We all have something to say – who doesn’t love his own opinion? I would like to tell it like it is, unedited. If you are easily offended I suggest you move on to the Slangtionary for a good giggle.
- Besides Lala Land, there is no such thing as a perfect place. You may run away from the problems in South Africa just to find different sets of problems in other countries.
- Why are you leaving? Is your reason for packing-up a great business opportunity or do you have difficulties dealing with fear? If its fear you are struggling with, the bad news is that you will take it with you wherever you go (or run, rather – it comes from within) – this is something you have to deal with before you think about leaving.
- It’s so easy to start seeing only the bad and miss out on all the good. Whatever we focus on, we become, or another way of putting it: Where the mind goes, the man follows. The quality of your life starts to take form in your mind. Trash in, trash out. If all you are taking in is the skop-skiet-and-donner stories happening around you, you will constantly live in fear. Don’t worry about things that may not even happen (today), you will lose out on many beautiful days. Try to get some balance. Yes, be informed. Yes, be cautious, but remember to be open to all the good things happening around you. Live for today – who, by worrying can add another day to their lives? We live in a beautiful country and not everyone is dodgy or has ulterior motives. We have great business opportunities, lovely weather and beautiful places to go. Start feeding your mind with some good stuff and deal with the not-so-good stuff when/if it happens!

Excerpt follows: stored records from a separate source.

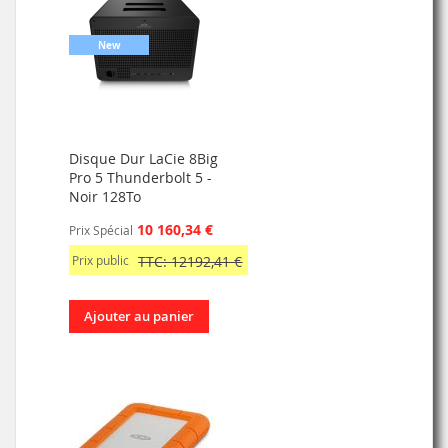
New
Disque Dur LaCie 8Big
Pro 5 Thunderbolt 5 -
Noir 128To
10 160,34 €
Prix Spécial
Prix public
TTC: 12192,41 €
Ajouter au panier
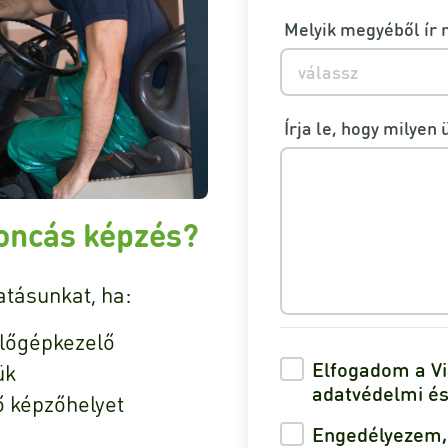
Melyik megyéből ír 
válassz
Írja le, hogy milyen 
oncás képzés?
atásunkat, ha:
lőgépkezelő
Elfogadom a Vi
ük
adatvédelmi és 
ő képzőhelyet
Engedélyezem, 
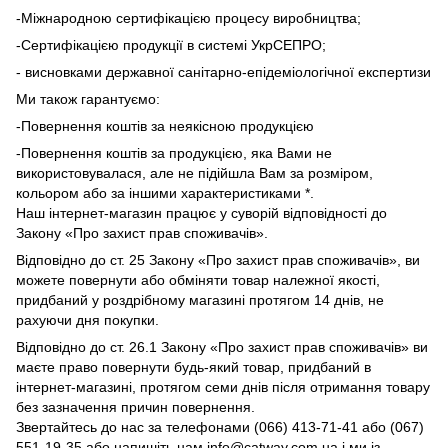
-Міжнародною сертифікацією процесу виробництва;
-Сертифікацією продукції в системі УкрСЕПРО;
- висновками державної санітарно-епідеміологічної експертизи
Ми також гарантуємо:
-Повернення коштів за неякісною продукцією
-Повернення коштів за продукцією, яка Вами не
використовувалася, але не підійшла Вам за розміром,
кольором або за іншими характеристиками *.
Наш інтернет-магазин працює у суворій відповідності до
Закону «Про захист прав споживачів».
Відповідно до ст. 25 Закону «Про захист прав споживачів», ви
можете повернути або обміняти товар належної якості,
придбаний у роздрібному магазині протягом 14 днів, не
рахуючи дня покупки.
Відповідно до ст. 26.1 Закону «Про захист прав споживачів» ви
маєте право повернути будь-який товар, придбаний в
інтернет-магазині, протягом семи днів після отримання товару
без зазначення причин повернення.
Звертайтесь до нас за телефонами (066) 413-71-41 або (067)
551-19-35 або напишіть нам info@catway.com.ua і ми із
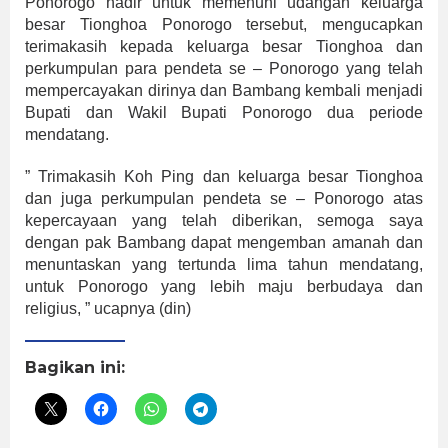
Ponorogo hadir untuk memenuhi udangan keluarga
besar Tionghoa Ponorogo tersebut, mengucapkan
terimakasih kepada keluarga besar Tionghoa dan
perkumpulan para pendeta se – Ponorogo yang telah
mempercayakan dirinya dan Bambang kembali menjadi
Bupati dan Wakil Bupati Ponorogo dua periode
mendatang.
” Trimakasih Koh Ping dan keluarga besar Tionghoa
dan juga perkumpulan pendeta se – Ponorogo atas
kepercayaan yang telah diberikan, semoga saya
dengan pak Bambang dapat mengemban amanah dan
menuntaskan yang tertunda lima tahun mendatang,
untuk Ponorogo yang lebih maju berbudaya dan
religius, ” ucapnya (din)
Bagikan ini:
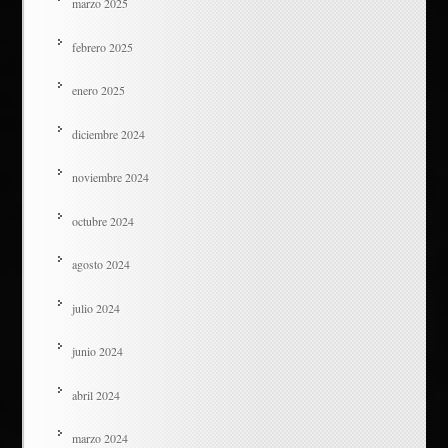
marzo 2025
febrero 2025
enero 2025
diciembre 2024
noviembre 2024
octubre 2024
agosto 2024
julio 2024
junio 2024
abril 2024
marzo 2024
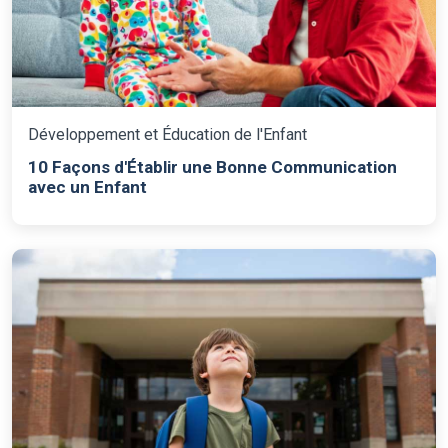
Développement et Éducation de l'Enfant
10 Façons d'Établir une Bonne Communication
avec un Enfant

- Is your argument for leaving that you are doing it for your children? That you would like to move them to a neighbourhood where they can ride around on their bicycles the way you did back in the day? Although this is something we all want for our children, we need to keep in mind that there is much more to a child’s life than riding his bike in complete safety, especially if he has to give up his friends, family, opportunities, sport and lifestyle for this privilege. South Africa has changed and we have to move with the flow – forward – whether we like it or not. We can either use this opportunity to build our children’s character (by teaching them compassion and show them by example how they can make a difference in South Africa) or we can let them be as miserable as we are.
- If you think that life is all about you and your family I unfortunately have to burst your bubble. From a purpose point of view, this is far from the truth. Of course your family and its needs are important and you should do everything in your ability to give them what they need (opposed to what they want) – this is your first priority as a father/parent. But when we get a glimpse of the millions around us living in poverty, the focus should move from self to how I can make a difference. Once we have a heart change we realise that life is indeed not only about making a cosy living somewhere, but about something much bigger. A life lived for a cause ends up to be a life richer than a life lived for self.
This is probably not what you wanted to hear or something you would like to share at your Book Club over a cuppa. I suppose I could’ve sugar-coated it a bit, but where’s the fun in that? The fact that I have my fingers on the keyboard and have you in a position where you can’t interrupt or backchat just made it a bit easier. On a more serious note – Please stay.